By: Mallory Bushee, MSOT, OTR/L
Halloween can be such an exciting experience for some kids but also such an overwhelming or nerve-racking experience for others. If you and your child are wanting to feel more comfortable about the upcoming thrills and spooks of the holiday consider these tips to help minimize the potential for meltdowns or fears.
- Provide your child with clear expectations of what they will likely see. It can be overwhelming for some kids to share space with their classmates on a typical school day, now add costumes and masks with lots of extra excitement and imagine how overly stimulating that could be. Try to show your child pictures or videos of what they can expect to see on your Halloween adventures. You can even have a rehearsal to practice appropriate responses to what they might hear, see, smell, feel, etc.
- Expose your little super-hero or kitten to his or her own costume. Costumes, face paint, or other methods of disguise can be undesirable to a child’s sensory system. Even if it’s a costume your child chose, he or she still might have some hidden or unknown concerns about the costume that may not come about until the big night. Gradually introduce them to the costume, keep it hanging out in the open where they can consistently see it, try parts of it one at a time working up to trying on the whole costume and perhaps showing it off in an at-home parade a few nights before trick-or-treating.

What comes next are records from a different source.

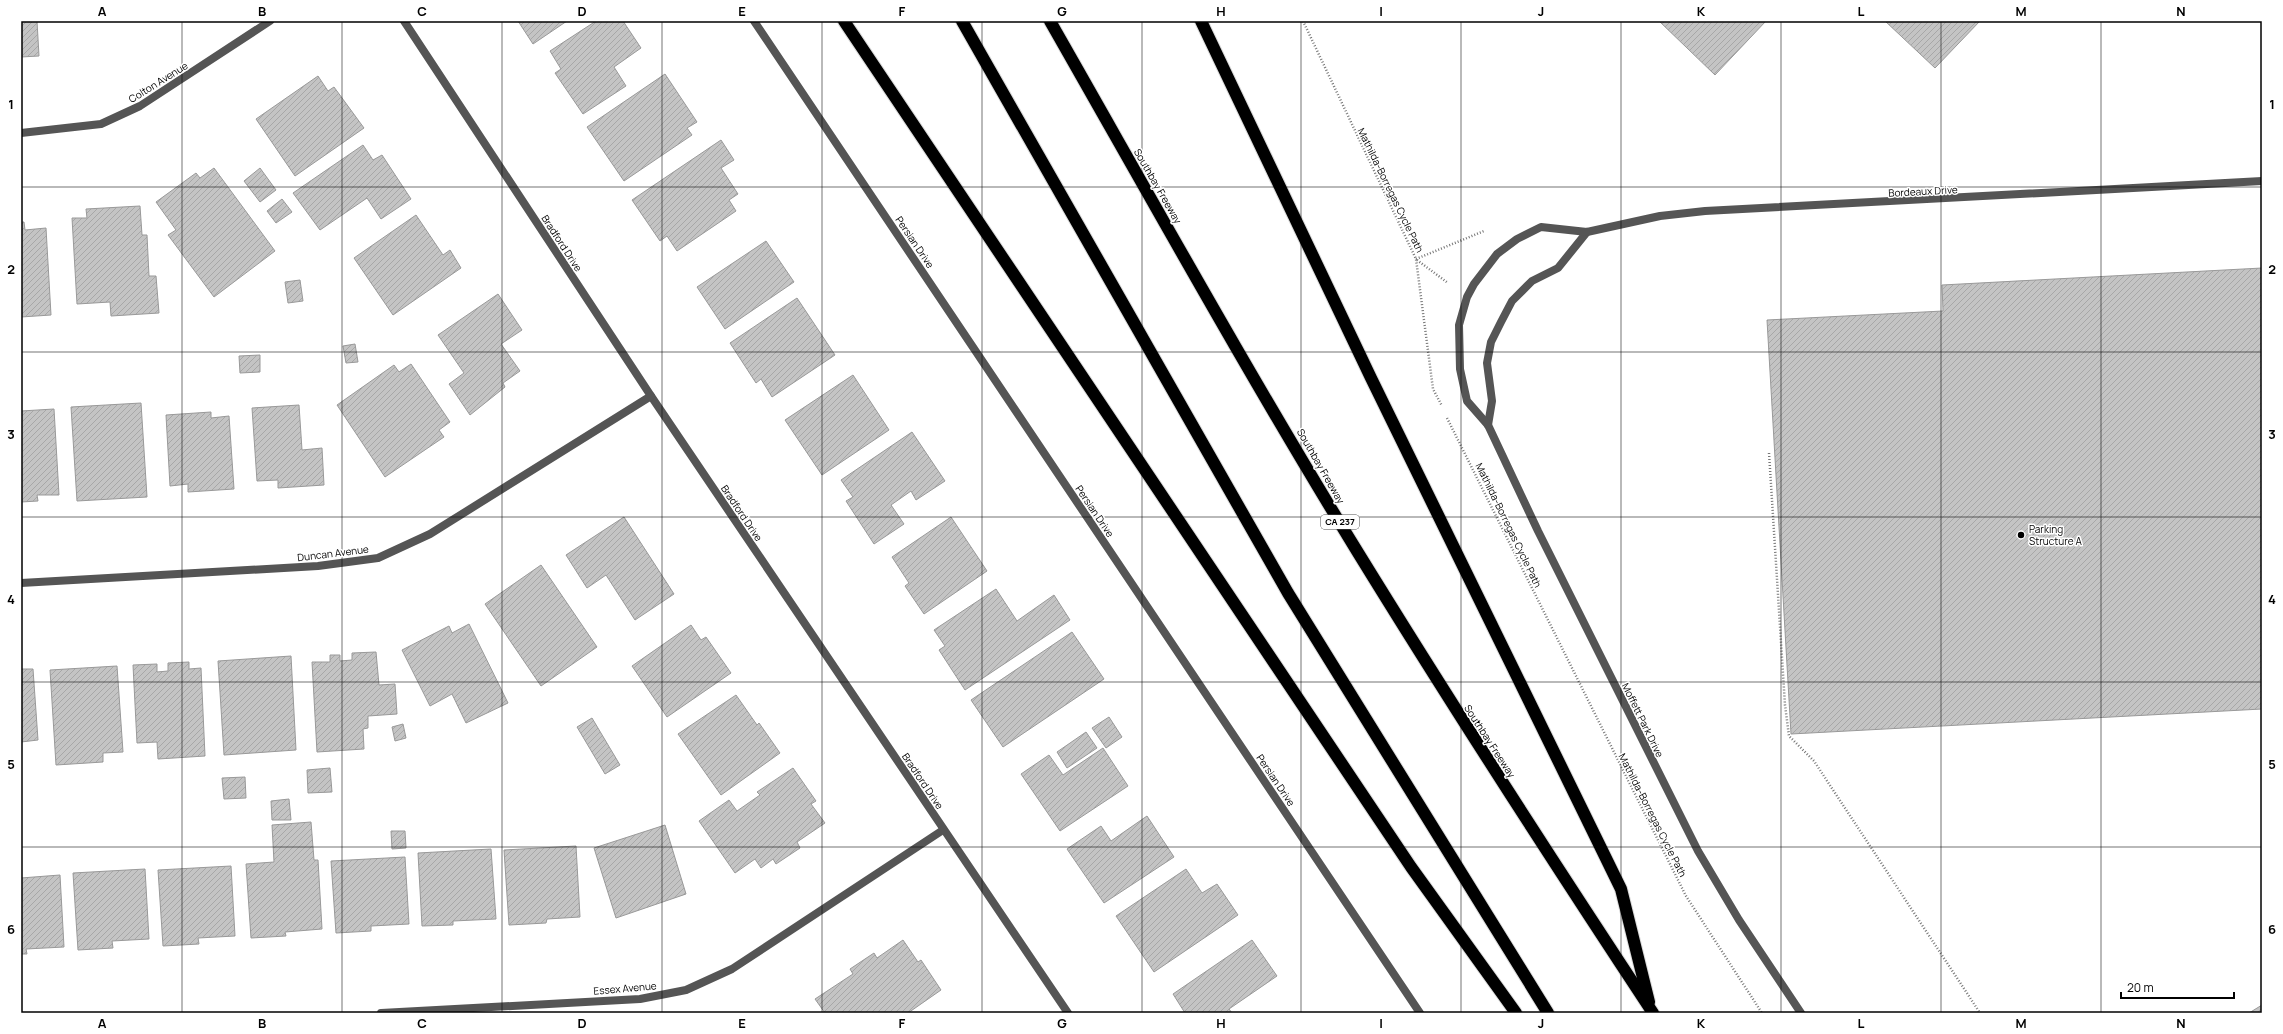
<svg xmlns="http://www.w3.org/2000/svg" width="2283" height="1034" viewBox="0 0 2283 1034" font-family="Manrope,sans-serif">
	<defs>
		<pattern id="building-hatch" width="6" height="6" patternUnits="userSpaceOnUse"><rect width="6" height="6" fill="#c4c4c4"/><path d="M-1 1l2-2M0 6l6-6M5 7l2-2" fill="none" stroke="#a7a7a7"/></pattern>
	</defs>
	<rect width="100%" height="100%" fill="#fff"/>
	<g fill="url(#building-hatch)" stroke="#999">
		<path d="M21,21H37L39,56L21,57Z"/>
		<path d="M518,21H567L533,44Z"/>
		<path d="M596,21H623L641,48L614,67L626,86L583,114L555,73L561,69L550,51Z"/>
		<path d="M1659,21H1766L1715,75Z"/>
		<path d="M1885,21H1980L1935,68Z"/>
		<path d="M665,74L697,122L687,128L692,135L624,181L587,127Z"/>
		<path d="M318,76L328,91L334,87L364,128L295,176L256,119Z"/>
		<path d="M721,140L734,160L721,168L738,194L729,200L736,211L677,251L667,236L660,241L632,200Z"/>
		<path d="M363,145L373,160L382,155L411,199L381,219L367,198L320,230L293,193Z"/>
		<path d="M214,168L275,251L214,297L168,235L176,230L156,202L196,173L200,178Z"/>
		<path d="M260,168L276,190L260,202L244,181Z"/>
		<path d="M282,199L292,212L276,223L267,211Z"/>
		<path d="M140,206L142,235H147L149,276H156L159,313L111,316L110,302L77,304L72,218H87L86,209Z"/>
		<path d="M416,215L443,255L450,250L461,268L393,315L354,258Z"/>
		<path d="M21,222H24L25,230L46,228L51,315L21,317Z"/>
		<path d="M766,241L794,282L725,329L697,287Z"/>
		<path d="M2262,268V709L1791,734L1767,320L1943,311L1942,285Z"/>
		<path d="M300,280L303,301L288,303L285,282Z"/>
		<path d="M498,294L522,330L501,344L520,371L503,383L505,387L470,415L449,384L464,373L438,335Z"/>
		<path d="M797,298L835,355L772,397L761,379L756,383L730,343Z"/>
		<path d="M355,344L358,362L346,363L343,346Z"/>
		<path d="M260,355V372L240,373L239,356Z"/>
		<path d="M411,364L450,422L439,430L444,437L385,477L337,405L394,365L399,372Z"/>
		<path d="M853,375L889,430L822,475L785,420Z"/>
		<path d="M141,403L147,497L77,501L71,407Z"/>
		<path d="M299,405L302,450L322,448L324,485L278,488V480L257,481L252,408Z"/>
		<path d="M54,409L59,495H37L38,501L21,502V411Z"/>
		<path d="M211,412V418L229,416L234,489L188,492V484L170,486L166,415Z"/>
		<path d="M912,432L945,481L916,500L911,491L891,505L904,524L874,544L846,501L853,497L841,480Z"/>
		<path d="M624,517L674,594L635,620L606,575L587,588L566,555Z"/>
		<path d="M951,517L987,571L924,614L905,586L909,583L892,557Z"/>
		<path d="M541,565L597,647L541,686L485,604Z"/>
		<path d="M996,589L1017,621L1054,595L1070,620L965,690L939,650L945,646L934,630Z"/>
		<path d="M469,624L508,703L466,723L452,694L430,706L402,650L449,626L452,633Z"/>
		<path d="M691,625L701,640L706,637L731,673L667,717L632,666Z"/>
		<path d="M1072,632L1104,679L1003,747L971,700Z"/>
		<path d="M376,652L379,685L395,684L397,714L368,716V728L363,729L364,749L317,752L312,662H330V655H340V661L352,660V653Z"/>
		<path d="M291,656L296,750L224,755L218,661Z"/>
		<path d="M189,662V669L201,668L205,756L158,759L157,742L137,743L133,665L157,664V672L168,671V663Z"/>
		<path d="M117,666L123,752L103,753V762L56,765L50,670Z"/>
		<path d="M21,669H33L38,740L21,742Z"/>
		<path d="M736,695L757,725L759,723L780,753L721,795L678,734Z"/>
		<path d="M1109,717L1122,737L1106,748L1092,728Z"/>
		<path d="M592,718L620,765L605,774L577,727Z"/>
		<path d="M403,724L406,738L395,741L392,727Z"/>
		<path d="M1086,732L1097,748L1067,768L1057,752Z"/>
		<path d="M1103,748L1128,786L1060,831L1021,774L1049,755L1063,775Z"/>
		<path d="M330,768L332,792L308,793L307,770Z"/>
		<path d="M793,768L816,801L811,804L825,823L797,842L800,848L776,864L773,859L761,868L755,859L735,873L699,821L729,800L737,811L760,795L757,792Z"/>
		<path d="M245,777L246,798L224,799L222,778Z"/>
		<path d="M289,799L291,820H272L271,801Z"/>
		<path d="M1147,816L1174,857L1104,903L1067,849L1101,826L1111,841Z"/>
		<path d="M311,822L314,860H318L322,929L285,932L286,936L251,938L246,864L274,862L272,825Z"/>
		<path d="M665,825L686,894L616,918L594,848Z"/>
		<path d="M391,831H405L406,848L392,849Z"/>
		<path d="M576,846L580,917L547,919L546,923L509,925L504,850Z"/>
		<path d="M491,849L496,919L453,921V925L422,926L418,853Z"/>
		<path d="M405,857L409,924L371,926V931L336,933L331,861Z"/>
		<path d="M231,866L235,936L198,938L199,944L163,946L158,870Z"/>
		<path d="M145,869L149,939L112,941L113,948L78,950L73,873Z"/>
		<path d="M1186,869L1202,893L1217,884L1238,915L1154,972L1116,916Z"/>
		<path d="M60,875L64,947L26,949L27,954H21V878Z"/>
		<path d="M903,940L918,962L921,960L941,990L908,1013H825L815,999L853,974L850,969L874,953L877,958Z"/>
		<path d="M1252,940L1277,976L1229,1009L1232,1013H1185L1173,994Z"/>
		<path d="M2262,1005V1013H2249Z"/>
	</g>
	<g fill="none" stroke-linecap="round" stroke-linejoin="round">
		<g stroke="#dbdbdb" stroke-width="14">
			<g id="motorway">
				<path d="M844,21L1411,867L1516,1013"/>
				<path d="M962,21L1288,593L1548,1013"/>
				<path d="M1050,21C1151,198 1250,377 1357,551C1453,707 1552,860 1653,1013"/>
				<path d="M1201,21L1371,378L1621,889L1649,1002"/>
			</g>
		</g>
		<g stroke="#777" stroke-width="2.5" stroke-dasharray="1 2" stroke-linecap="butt">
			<path d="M1303,21L1416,259L1433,389L1442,406"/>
			<path d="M1416,259L1484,231"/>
			<path d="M1417,260L1448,283"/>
			<path d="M1447,418L1686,896L1762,1013"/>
			<path d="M1769,453L1785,705L1789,736L1814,761L1980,1013"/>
		</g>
		<g stroke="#555" stroke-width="8">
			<path d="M404,21L651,396L1068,1013"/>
			<path d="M21,133L101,124L140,106L270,21"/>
			<path d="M21,583L318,566L378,558L430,534L651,396"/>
			<path d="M381,1013L640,999L686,990L732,969L943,830"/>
		</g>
		<g stroke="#555" stroke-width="8">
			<path d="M754,21L1420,1013"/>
			<path d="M1488,425L1492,401L1487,363L1491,342L1501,322L1512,301L1532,281L1558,268L1587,232"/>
			<path d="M1801,1013L1739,920L1698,851L1538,531L1488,425L1467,401L1460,369L1459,325L1467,297L1474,284L1497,254L1517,239L1541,227L1587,232L1660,216L1705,211L2262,181"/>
		</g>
		<use href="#motorway" stroke="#000" stroke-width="12"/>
	</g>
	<path fill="none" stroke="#000" stroke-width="1" stroke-opacity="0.55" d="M182,21V1013M342,21V1013M502,21V1013M662,21V1013M822,21V1013M982,21V1013M1142,21V1013M1301,21V1013M1461,21V1013M1621,21V1013M1781,21V1013M1941,21V1013M2101,21V1013M21,187H2262M21,352H2262M21,517H2262M21,682H2262M21,847H2262"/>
	<circle fill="#000" stroke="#fff" stroke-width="1.5" cx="2021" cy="535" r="4"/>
	<g text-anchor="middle" stroke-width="3" stroke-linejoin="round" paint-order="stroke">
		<rect fill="#fff" stroke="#4c4c4c" stroke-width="1" x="1321" y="515" width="38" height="14" rx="3"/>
		<g font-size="9" font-weight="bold" fill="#000">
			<text x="1340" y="525">CA 237</text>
		</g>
		<g font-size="10" fill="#000" stroke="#fff">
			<text transform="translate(158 82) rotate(-32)" y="4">Colton Avenue</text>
			<text transform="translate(1158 186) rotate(60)" y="4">Southbay Freeway</text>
			<text transform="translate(1391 190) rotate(64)" y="4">Mathilda-Borregas Cycle Path</text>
			<text transform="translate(1923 191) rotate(-3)" y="4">Bordeaux Drive</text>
			<text transform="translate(915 242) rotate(56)" y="4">Persian Drive</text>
			<text transform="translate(562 243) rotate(57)" y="4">Bradford Drive</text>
			<text transform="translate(1321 466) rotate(60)" y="4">Southbay Freeway</text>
			<text transform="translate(1095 511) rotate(56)" y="4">Persian Drive</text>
			<text transform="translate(742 513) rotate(56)" y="4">Bradford Drive</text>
			<text transform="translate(1509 525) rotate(64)" y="4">Mathilda-Borregas Cycle Path</text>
			<text transform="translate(333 553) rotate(-7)" y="4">Duncan Avenue</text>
			<text transform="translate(1643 720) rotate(64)" y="4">Moffett Park Drive</text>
			<text transform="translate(1490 741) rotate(57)" y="4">Southbay Freeway</text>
			<text transform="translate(1276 780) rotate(56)" y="4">Persian Drive</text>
			<text transform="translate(923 781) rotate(56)" y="4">Bradford Drive</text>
			<text transform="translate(1653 815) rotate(63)" y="4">Mathilda-Borregas Cycle Path</text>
			<text transform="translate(625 988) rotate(-5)" y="4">Essex Avenue</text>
		</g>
		<g font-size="10" fill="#000" stroke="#fff" text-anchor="start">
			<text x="2029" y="533">Parking<tspan x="2029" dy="12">Structure A</tspan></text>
		</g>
	</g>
	<rect width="2283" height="1034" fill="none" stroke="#ffffff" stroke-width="44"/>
	<path d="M2121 992v6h113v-6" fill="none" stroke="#000000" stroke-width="2"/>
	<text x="2127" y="992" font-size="12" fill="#000000" stroke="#ffffff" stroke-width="3" paint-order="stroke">20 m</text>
	<rect x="22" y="22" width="2239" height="990" fill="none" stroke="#000" stroke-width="1.5"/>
	<g font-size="13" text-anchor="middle" font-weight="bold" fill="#000">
		<text x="102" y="16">A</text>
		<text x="262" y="16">B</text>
		<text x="422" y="16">C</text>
		<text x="582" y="16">D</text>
		<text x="742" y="16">E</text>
		<text x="902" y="16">F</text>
		<text x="1062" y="16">G</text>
		<text x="1221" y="16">H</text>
		<text x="1381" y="16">I</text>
		<text x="1541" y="16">J</text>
		<text x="1701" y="16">K</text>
		<text x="1861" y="16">L</text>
		<text x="2021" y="16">M</text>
		<text x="2181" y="16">N</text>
		<text x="11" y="109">1</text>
		<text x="2272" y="109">1</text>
		<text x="11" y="274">2</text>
		<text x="2272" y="274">2</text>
		<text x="11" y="439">3</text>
		<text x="2272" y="439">3</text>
		<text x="11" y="604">4</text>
		<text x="2272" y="604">4</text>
		<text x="11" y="769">5</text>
		<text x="2272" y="769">5</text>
		<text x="11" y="934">6</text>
		<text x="2272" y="934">6</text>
		<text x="102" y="1028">A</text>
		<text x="262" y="1028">B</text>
		<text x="422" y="1028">C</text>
		<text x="582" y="1028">D</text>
		<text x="742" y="1028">E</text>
		<text x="902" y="1028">F</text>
		<text x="1062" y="1028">G</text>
		<text x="1221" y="1028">H</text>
		<text x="1381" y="1028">I</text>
		<text x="1541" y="1028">J</text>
		<text x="1701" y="1028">K</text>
		<text x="1861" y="1028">L</text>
		<text x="2021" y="1028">M</text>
		<text x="2181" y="1028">N</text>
	</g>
</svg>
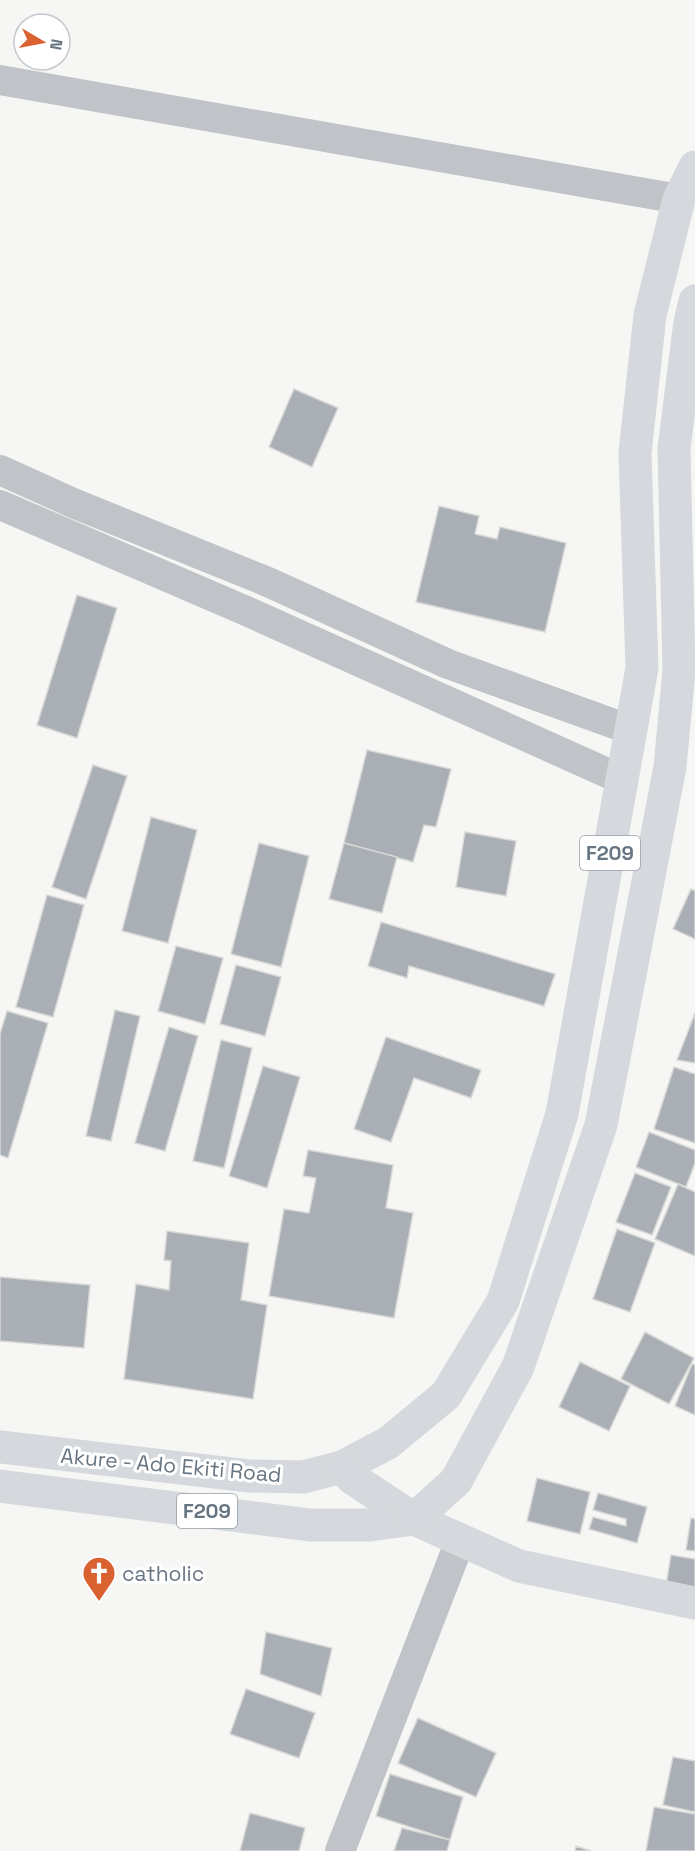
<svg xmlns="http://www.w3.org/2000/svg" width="695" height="1851" viewBox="0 0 695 1851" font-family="'Space Grotesk',sans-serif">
  <rect width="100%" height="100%" fill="#f6f7f4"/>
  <g fill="#a9afb5" stroke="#d8d8d6" stroke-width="1.5">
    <path d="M294,389L338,408L312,467L269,447Z"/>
    <path d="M439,506L479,516L475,534L497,539L500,527L566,543L545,632L416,602Z"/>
    <path d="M77,595L117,608L77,738L37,725Z"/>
    <path d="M367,750L451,769L436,827L424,825L413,862L344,843Z"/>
    <path d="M93,765L127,776L86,899L52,887Z"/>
    <path d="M151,817L197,830L168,943L122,931Z"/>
    <path d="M465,832L516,841L506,896L456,887Z"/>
    <path d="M259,843L309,856L281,967L231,954Z"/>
    <path d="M344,843L397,857L382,913L329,899Z"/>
    <path d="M691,889L695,891V939L673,929Z"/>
    <path d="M47,895L84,905L53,1017L16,1007Z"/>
    <path d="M381,922L555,974L544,1006L409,966L407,978L368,966Z"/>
    <path d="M176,946L223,958L205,1024L158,1011Z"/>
    <path d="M236,965L281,977L265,1036L220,1024Z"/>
    <path d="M115,1010L140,1016L111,1141L86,1136Z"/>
    <path d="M7,1011L48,1023L8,1158L0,1155V1034Z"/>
    <path d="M695,1013V1063L677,1060Z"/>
    <path d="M169,1027L198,1036L165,1151L135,1143Z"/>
    <path d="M386,1037L481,1070L471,1098L414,1078L391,1142L354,1129Z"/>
    <path d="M221,1040L252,1048L224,1168L193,1161Z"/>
    <path d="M263,1066L300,1077L267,1188L229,1176Z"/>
    <path d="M674,1067L695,1074V1143L654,1129Z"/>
    <path d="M649,1132L695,1150V1163L686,1187L636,1167Z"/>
    <path d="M308,1150L393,1165L386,1208L413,1213L394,1318L269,1296L284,1209L309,1213L316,1178L303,1176Z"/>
    <path d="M635,1173L671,1187L652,1235L616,1222Z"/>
    <path d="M678,1184L695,1192V1256L655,1239Z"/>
    <path d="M617,1229L655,1243L630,1312L593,1299Z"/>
    <path d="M167,1231L249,1243L241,1300L267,1305L253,1399L124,1379L136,1284L169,1290L171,1261L164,1260Z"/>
    <path d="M0,1277L90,1285L84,1348L0,1341Z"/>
    <path d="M645,1332L694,1358L669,1404L621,1379Z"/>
    <path d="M580,1362L630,1386L609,1431L559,1407Z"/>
    <path d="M692,1364L695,1365V1415L675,1406Z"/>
    <path d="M537,1478L590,1492L580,1534L527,1521Z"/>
    <path d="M598,1493L647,1507L637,1543L589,1529L593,1517L626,1526V1519L593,1510Z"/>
    <path d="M691,1518L695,1519V1551L686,1550Z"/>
    <path d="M671,1555L695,1559V1615L662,1610Z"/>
    <path d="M266,1632L332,1648L321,1696L260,1674Z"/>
    <path d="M246,1689L315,1713L299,1758L230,1734Z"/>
    <path d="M418,1718L496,1753L476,1797L398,1763Z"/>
    <path d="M673,1757L695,1761V1812L663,1805Z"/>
    <path d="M390,1774L463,1797L450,1840L376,1816Z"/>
    <path d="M654,1807L695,1814V1851H646Z"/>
    <path d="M250,1813L305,1828L299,1851H240Z"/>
    <path d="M402,1828L450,1840L447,1851H394Z"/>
    <path d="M576,1846L591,1851H575Z"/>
  </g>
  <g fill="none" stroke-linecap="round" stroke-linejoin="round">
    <g stroke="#c0c3c7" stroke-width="30">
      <path d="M0,80L679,199"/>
      <path d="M0,470L73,503L268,582L448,664L631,730"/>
      <path d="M0,505L244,610L623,780"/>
      <path d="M340,1851L460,1541"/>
    </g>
    <g stroke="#d5d8dc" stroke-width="33">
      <path d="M0,1447L249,1476L303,1477L342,1467L388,1443L446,1395L503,1301L562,1114L642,668L635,453L650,315L679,199L695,167"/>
      <path d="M342,1467L352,1478L414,1519L519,1566L695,1603"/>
      <path d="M0,1486L310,1525H370L414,1519"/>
      <path d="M414,1519L456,1481L518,1367L601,1125L670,767L679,670L674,448L690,322L695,301"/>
    </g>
  </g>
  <defs>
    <symbol id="church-pin" viewBox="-11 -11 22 30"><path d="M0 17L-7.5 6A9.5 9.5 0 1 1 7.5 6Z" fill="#da6130" stroke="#fff"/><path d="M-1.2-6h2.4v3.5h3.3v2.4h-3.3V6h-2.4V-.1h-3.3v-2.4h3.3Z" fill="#fff"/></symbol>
  </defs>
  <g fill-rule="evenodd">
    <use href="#church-pin" x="80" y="1554" width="38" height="52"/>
  </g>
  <g text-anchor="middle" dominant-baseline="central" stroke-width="6" stroke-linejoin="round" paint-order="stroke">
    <g fill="#fff" stroke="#959ea8" stroke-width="1.5">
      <rect x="580" y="836" width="60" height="34" rx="4.5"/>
      <rect x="177" y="1494" width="60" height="34" rx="4.5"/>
    </g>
    <g font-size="20" font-weight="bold" fill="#677583">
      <text x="610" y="853">F209</text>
      <text x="207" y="1511">F209</text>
    </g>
    <g font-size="21" fill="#677583" stroke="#fff">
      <text transform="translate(171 1465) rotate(5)">Akure - Ado Ekiti Road</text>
    </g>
    <g font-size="21" fill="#677583" stroke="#fff" text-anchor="start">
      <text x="122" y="1573">catholic</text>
    </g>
  </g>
  <g transform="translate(42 42) rotate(100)"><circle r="28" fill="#ffffff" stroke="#c2c8cd" stroke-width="1.5"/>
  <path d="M0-4.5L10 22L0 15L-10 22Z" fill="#da6130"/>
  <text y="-9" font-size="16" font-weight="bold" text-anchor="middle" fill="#677583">N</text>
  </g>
</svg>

- Many people are becoming more flexible in what they give out for trick or treating but Tootsie Rolls, Snickers, and lots of other sugary treats will likely still be involved. If your child has dietary restrictions or if you’re trying to limit sugar intake, I suggest making it a fun trade-in game at the end of the night (and you can always add in some math skills). For example, for 3 bags of Skittles, 2 Laffy Taffys, and a Twix you can get one hot wheels car or a bracelet.
Halloween isn’t just a scary scavenger hunt for sugar. It can be a fun social experience for children, but then again for some it may feel too far out of their comfort zone. Consider some of these tips if your child is looking for some encouragement to give Halloween a try the year.